▸ **Testo della pagina**:
╭──
Da allora, questa grotta è diventata uno dei luoghi di pellegrinaggio più importanti dell’intera India, richiamando a sé tantissimi devoti che sentivano un forte richiamo a connettersi con l’energia di Babaji, il Cristo Indiano.

 

LA PRIMA SVOLTA

 

Ma ora ritorniamo a me, alla mia storia. Perché di fronte alla lettura di questi racconti qualcosa di sconosciuto si risvegliò; come se un antico letargo si stesse destando dal profondo di me stesso.

All’inizio non riuscii a dare una spiegazione razionale a quanto stavo vivendo, ma una cosa era certa: tutto aveva origine dal forte magnetismo che sentivo per Babaji.

Con il tempo il pensiero di Babaji si fece sempre più forte nella mia mente a tal punto da sentire il bisogno impellente di approfondire questa figura spirituale tanto misteriosa quanto familiare. Sentivo un senso di profonda intimità nei suoi confronti che mi richiamava a Sè.

Cominciai, quindi, a leggere in modo vorace tutta la bibliografia presente sul Cristo indiano e a lavorare quotidianamente con la sua energia attraverso meditazioni, preghiere e mantra specifici.

Sentivo una connessione spirituale che mi attraeva e che mi faceva presagire un legame che affondava in vite passate, in epoche remote.

Ad ogni modo, mi ripromisi che sarebbero stati gli eventi della vita a confermare quanto sentivo dentro. Temevo che questa fosse solo una storia mentale che inconsciamente volevo raccontarmi per rendere più grande il mio ego spirituale, per identificare la mia mente in ulteriori castelli mentali e permettere alla mia personalità di compensare qualche mancanza di fondo.

I mesi passarono, e durante questo periodo di risveglio interiore, qualcosa mi spinse a ricercare qualcuno che in Italia avesse avuto il “merito karmico” di incontrare il Cristo indiano . Sentivo che questa persona esisteva e che dovevo conoscerla.

Così, spinto da questa indicazione interiore, le sincronie mi portarono alla conoscenza dell’unico illuminato italiano: Mikado Francescoji.

Oltre alla sua evidente realizzazione spirituale, ciò che mi fece realizzare di aver trovato quanto stavo cercando è che fu proprio Babaji a donargli questa riconoscenza spirituale di illuminato e a proclamarlo uno dei suoi ufficiali messaggeri nel lontano 2010.
╰──
Voci salvate:
╭──
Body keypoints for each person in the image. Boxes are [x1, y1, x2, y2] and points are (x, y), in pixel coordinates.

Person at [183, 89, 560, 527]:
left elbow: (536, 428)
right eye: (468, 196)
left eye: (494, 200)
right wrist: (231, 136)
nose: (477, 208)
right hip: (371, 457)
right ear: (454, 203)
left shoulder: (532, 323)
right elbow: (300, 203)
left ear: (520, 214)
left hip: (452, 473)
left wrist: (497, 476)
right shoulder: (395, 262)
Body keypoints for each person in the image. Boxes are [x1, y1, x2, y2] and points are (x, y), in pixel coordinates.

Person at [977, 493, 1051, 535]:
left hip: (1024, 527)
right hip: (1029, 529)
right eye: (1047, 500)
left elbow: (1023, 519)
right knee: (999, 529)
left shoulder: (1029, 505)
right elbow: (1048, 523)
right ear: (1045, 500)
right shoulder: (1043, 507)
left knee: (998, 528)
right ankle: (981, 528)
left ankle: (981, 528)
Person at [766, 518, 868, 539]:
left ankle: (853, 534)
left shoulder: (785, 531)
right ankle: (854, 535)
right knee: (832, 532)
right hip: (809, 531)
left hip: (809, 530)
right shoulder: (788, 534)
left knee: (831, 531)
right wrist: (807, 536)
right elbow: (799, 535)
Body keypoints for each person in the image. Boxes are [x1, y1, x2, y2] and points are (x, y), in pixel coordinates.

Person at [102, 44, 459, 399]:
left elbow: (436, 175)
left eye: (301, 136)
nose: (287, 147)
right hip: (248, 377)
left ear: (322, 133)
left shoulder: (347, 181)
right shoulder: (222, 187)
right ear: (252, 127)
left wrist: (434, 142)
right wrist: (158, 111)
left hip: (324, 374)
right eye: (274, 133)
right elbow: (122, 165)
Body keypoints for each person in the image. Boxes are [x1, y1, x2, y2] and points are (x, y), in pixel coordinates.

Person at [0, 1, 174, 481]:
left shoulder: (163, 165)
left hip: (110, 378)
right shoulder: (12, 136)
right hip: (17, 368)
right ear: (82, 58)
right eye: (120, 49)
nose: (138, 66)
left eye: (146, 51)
╰──
╭──
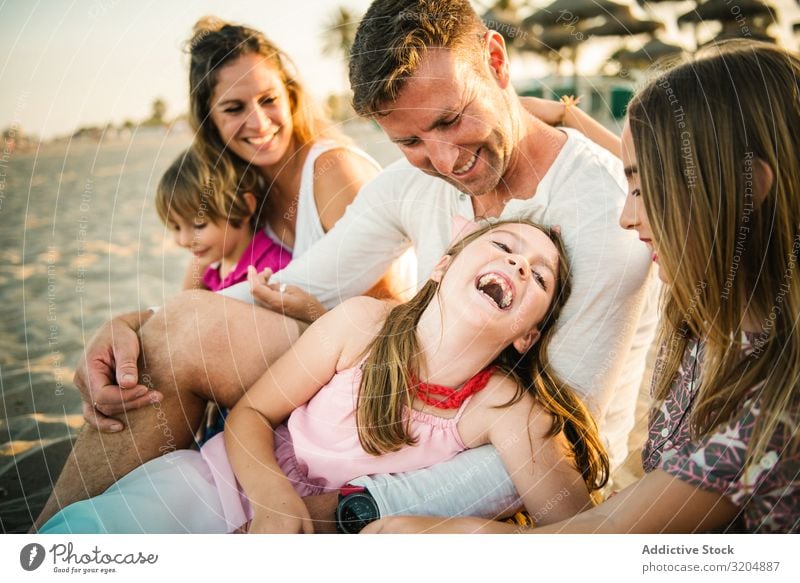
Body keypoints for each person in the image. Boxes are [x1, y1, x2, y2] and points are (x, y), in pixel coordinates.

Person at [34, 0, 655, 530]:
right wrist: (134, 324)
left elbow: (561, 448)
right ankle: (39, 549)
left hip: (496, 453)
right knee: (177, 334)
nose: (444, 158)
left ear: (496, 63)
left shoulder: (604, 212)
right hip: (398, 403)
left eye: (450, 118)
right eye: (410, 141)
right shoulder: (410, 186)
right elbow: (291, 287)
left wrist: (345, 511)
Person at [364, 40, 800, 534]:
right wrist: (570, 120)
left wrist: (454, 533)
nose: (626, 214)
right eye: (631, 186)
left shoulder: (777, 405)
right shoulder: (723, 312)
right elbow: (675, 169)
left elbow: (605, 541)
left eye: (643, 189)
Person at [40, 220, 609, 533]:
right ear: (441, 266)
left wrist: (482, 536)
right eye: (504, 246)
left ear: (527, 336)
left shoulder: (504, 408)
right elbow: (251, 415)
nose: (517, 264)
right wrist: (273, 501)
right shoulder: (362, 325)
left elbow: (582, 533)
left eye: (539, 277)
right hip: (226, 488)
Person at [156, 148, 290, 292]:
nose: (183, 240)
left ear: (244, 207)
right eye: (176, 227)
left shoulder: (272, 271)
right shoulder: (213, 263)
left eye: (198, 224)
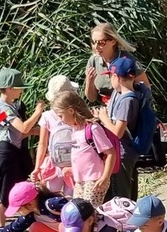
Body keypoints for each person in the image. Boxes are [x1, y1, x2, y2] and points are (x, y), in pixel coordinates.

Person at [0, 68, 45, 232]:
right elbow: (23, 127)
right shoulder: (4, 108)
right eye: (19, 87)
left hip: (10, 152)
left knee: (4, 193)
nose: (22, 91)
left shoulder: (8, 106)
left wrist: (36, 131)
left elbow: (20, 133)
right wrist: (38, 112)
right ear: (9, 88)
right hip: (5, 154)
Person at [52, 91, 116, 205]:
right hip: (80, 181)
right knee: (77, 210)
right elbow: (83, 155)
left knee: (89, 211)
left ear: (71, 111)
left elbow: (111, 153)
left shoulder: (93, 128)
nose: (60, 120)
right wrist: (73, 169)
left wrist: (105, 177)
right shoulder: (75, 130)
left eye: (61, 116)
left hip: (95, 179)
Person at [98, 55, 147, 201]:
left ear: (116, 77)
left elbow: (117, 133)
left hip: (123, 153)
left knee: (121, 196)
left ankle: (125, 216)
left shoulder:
╰──
▸ **Consegna A**: Quali pratiche quotidiane vengono indicate nel racconto su Babaji come mezzi per lavorare con la sua energia? Elencale tutte.
▸ **Consegna B**: Ricopia fedelmente il passo del racconto su Babaji compreso tra "Ma ora ritorniamo" e "di me stesso.", estremi inclusi.
▸ **Consegna C**: In quale anno, secondo il racconto su Babaji, Mikado Francescoji fu proclamato uno dei suoi ufficiali messaggeri?

▸ **Soluzione svolta A**: Meditazioni, preghiere e mantra specifici.

▸ **Soluzione svolta B**:
Ma ora ritorniamo a me, alla mia storia. Perché di fronte alla lettura di questi racconti qualcosa di sconosciuto si risvegliò; come se un antico letargo si stesse destando dal profondo di me stesso.

▸ **Soluzione svolta C**: Nel 2010.